An idiot plot was first defined by James Blish as a plot that only hangs together because all of the main characters act like idiots. I’d add “…when they’re not supposed to be idiots,” because there are plenty of effective (usually comic) stories where the point is that the main characters are supposed to be idiots. The Three Stooges, for instance. Or Bertie Wooster.
A true idiot plot isn’t supposed to be funny, and it isn’t usually a matter of a single stupid mistake or decision on the part of a couple of main characters (though if the mistake is big enough, it can happen). It’s a matter of supposedly intelligent characters overlooking the obvious, making foolish decisions, and ignoring better choices over and over again, without any plausible justification.
Let me repeat that in slightly different words: one giant plot hole does not an idiot plot make, nor does one stupid character, nor does a character or set of characters who are obviously supposed to be feckless and inattentive. An idiot plot is when you have five supposedly-sensible characters sitting around trying to come up with a plan for getting into the fortress, and the very first thing they all agree is that they should not try to trick the guards, and ten pages later the plan they’ve come up with is to trick the guards anyway, when it is perfectly obvious to the reader that based on what they’ve said, they don’t need to get into the fortress at all. And this sort of thing happens over and over.
Every once in a while, you run across a single mistake that is enough to turn a story into an idiot plot all by itself. Usually, it is something that’s a major turning point in the plot that the average reader just can’t buy. For instance, I read a story a while back in which the heroine was supposed to be very smart. The story opened with this woman explaining to her partner why she could not, under any circumstances, contact her sister in any way, for fear of leading the drug lords they were chasing to her innocent family. The heroine had, in fact, sent the sister off into hiding with cleverly designed, multiply-redundant safety factors, and no one but the heroine knew where the sister was.
OK, at this point it was already obvious, given the tropes of modern fiction, that something was going to go wrong and the villains were somehow going to find the sister. The question was, how? The heroine had done a really good job of hiding her, so about all I could think of was the heroine breaking under torture.
No such thing. In mid-book, the heroine’s partner is killed and she is so distraught that all she can think of is going to find her sister and crying all over her. She forgets all about the careful safety factors and redundancies and so on, and buys a plane ticket in her own name and goes straight to where the sister is living, without making any effort at all to throw off the villain’s henchmen that she knows are tailing her and without telling anyone where she is going. Naturally, the villain follows, captures them both, torture and questioning, etc., followed by the heroine on a massive guilt trip for leading the villain straight there, which provides much of the character development for the last half of the book.

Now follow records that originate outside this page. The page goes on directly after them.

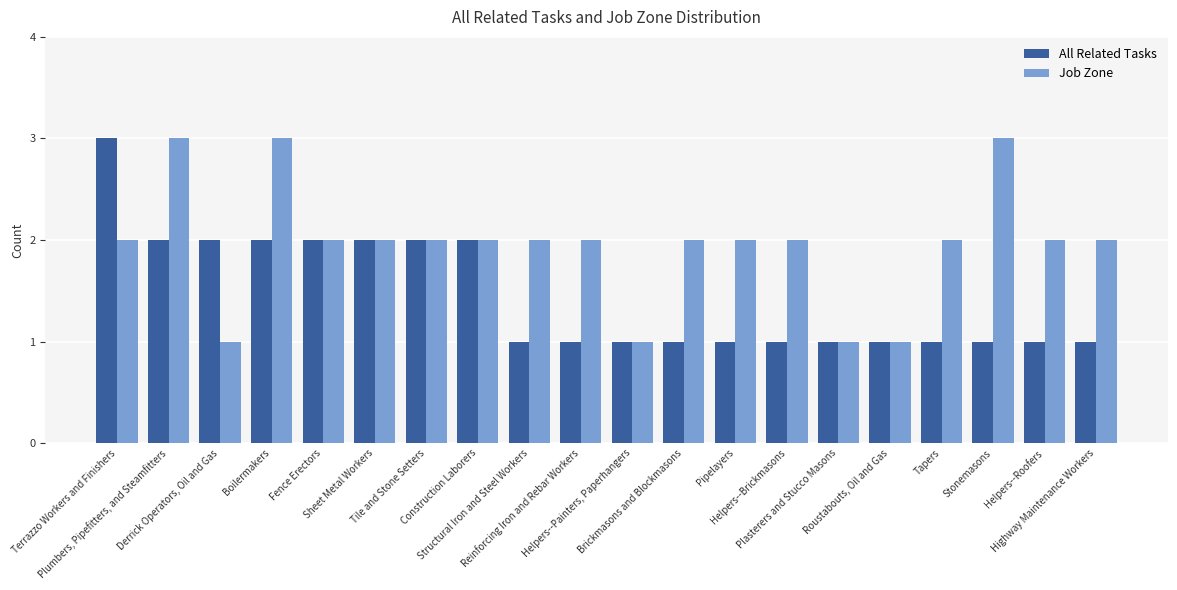

How many series are shown in this chart?

2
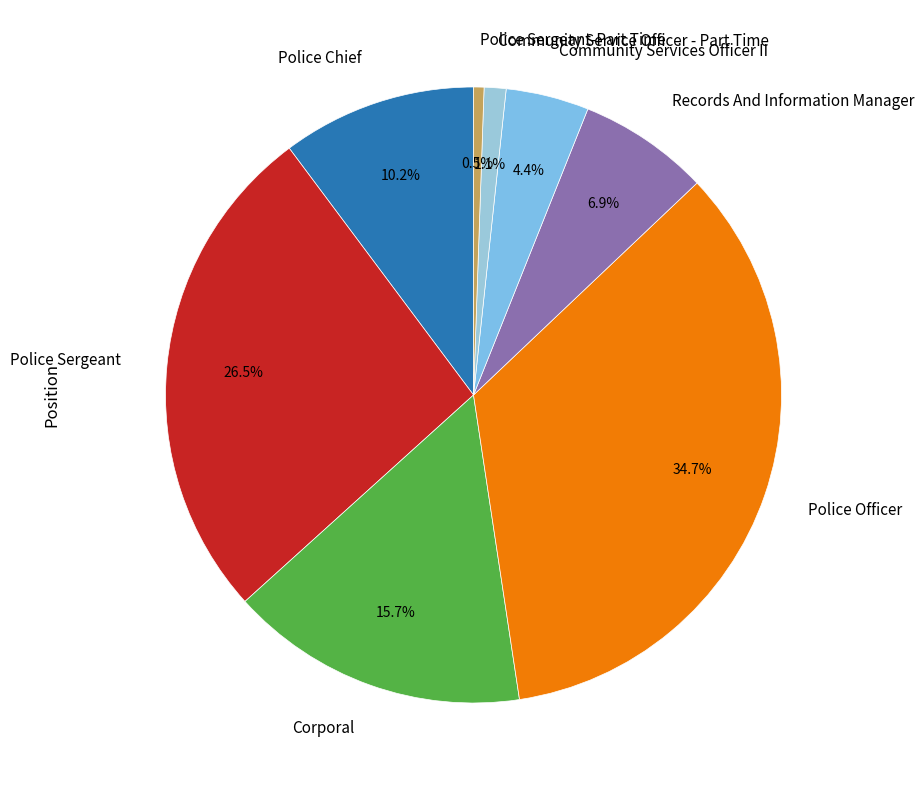

The Corporal slice represents 16% of the pie. True or false?

True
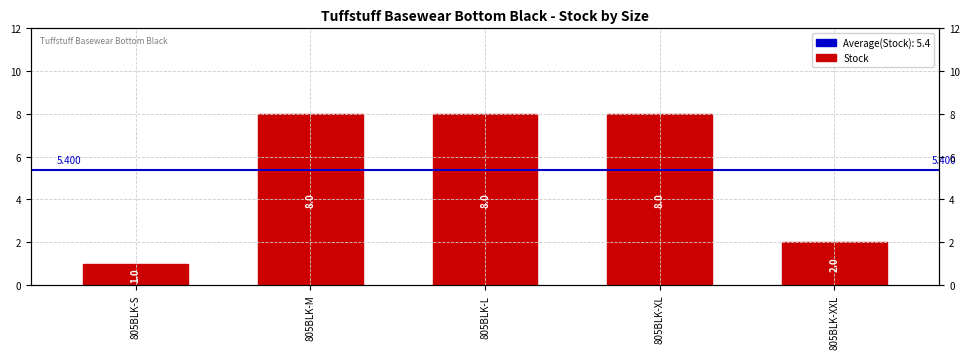

What position from the right is 805BLK-S?

5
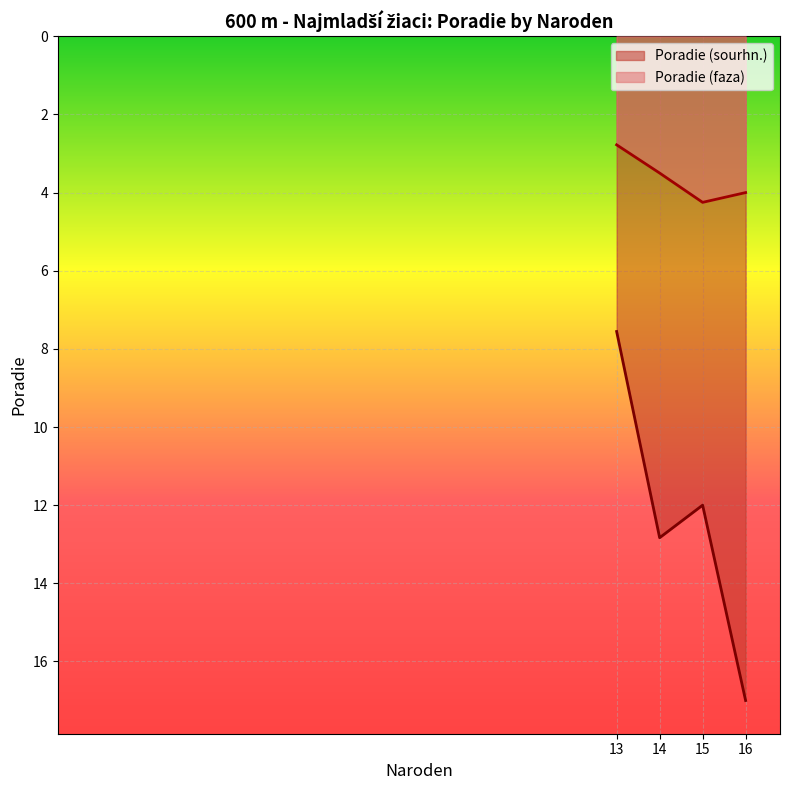

At which category is the sum across all series the highest?

16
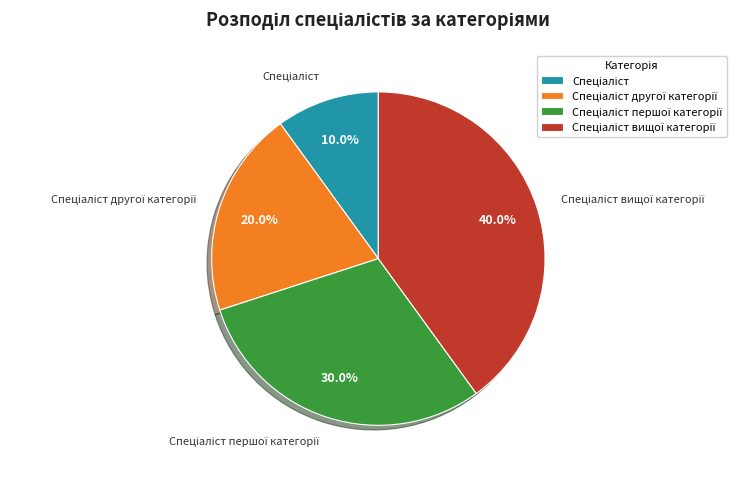

Does any single category account for the majority?

No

The rest of the plot was fine, but so much of it hung on this one incident that I’d have to call the whole thing an idiot plot. I suspect, though I have no way of knowing, that the author had a really clear vision of the heroine’s guilt trip in the last part of the book. Unfortunately, the author didn’t have the heroine make the kind of mistake that a careful, smart, planning-ahead sort of person would make. I might even have bought it if the writer had spent a few more paragraphs on the heroine’s emotional breakdown, and made me believe that this woman would suddenly go to pieces to such an extent that she would completely ignore her sister’s safety out of her own need for comfort, but as it was…no.
I don’t know whether coming up with a different mistake or better reasons was too hard, or whether the author was deeply afraid of committing purple prose during the breakdown scenelet, or whether it was so obvious in the author’s head that the things that made the heroine’s actions believable just never got down on paper, but whatever it was, that one incident pretty much wrecked the book for me.
The three most common times this sort of thing happens are 1) when the author is running their plot by-the-numbers (the plot outline says the hero does X, so that’s what the hero does, whether it is in character or not), 2) when the author is so involved in the next scene and writing towards it in such a white-hot heat that he/she never stops to consider that the really plausible thing for the character to do would be to take a cab home from the restaurant and never get mugged in the alley at all, and 3) when the author has everything so clear in his/her head that the parts that make things believable and reasonable never make it onto the page.
A good critique group or a good batch of first-readers can head all of these off at the pass. Failing that, the author has to stop at some point and think very hard about all the possible moves the character could make, and which of them the character would be most likely to actually do, regardless of what the author has planned. If there is anything that is a smarter, more reasonable, more obvious choice of action, the author has two choices: have the main character do that, and ditch the plot as planned (no matter how much in love with it the author is), or else take the action the author wants the protagonist to take and come up with some setup or event that will make it the most reasonable choice. (I find geography very useful for this; a convenient impassable mountain range, swamp, or river can force characters to take the only remaining route, which they would otherwise be far too sensible to go anywhere near.)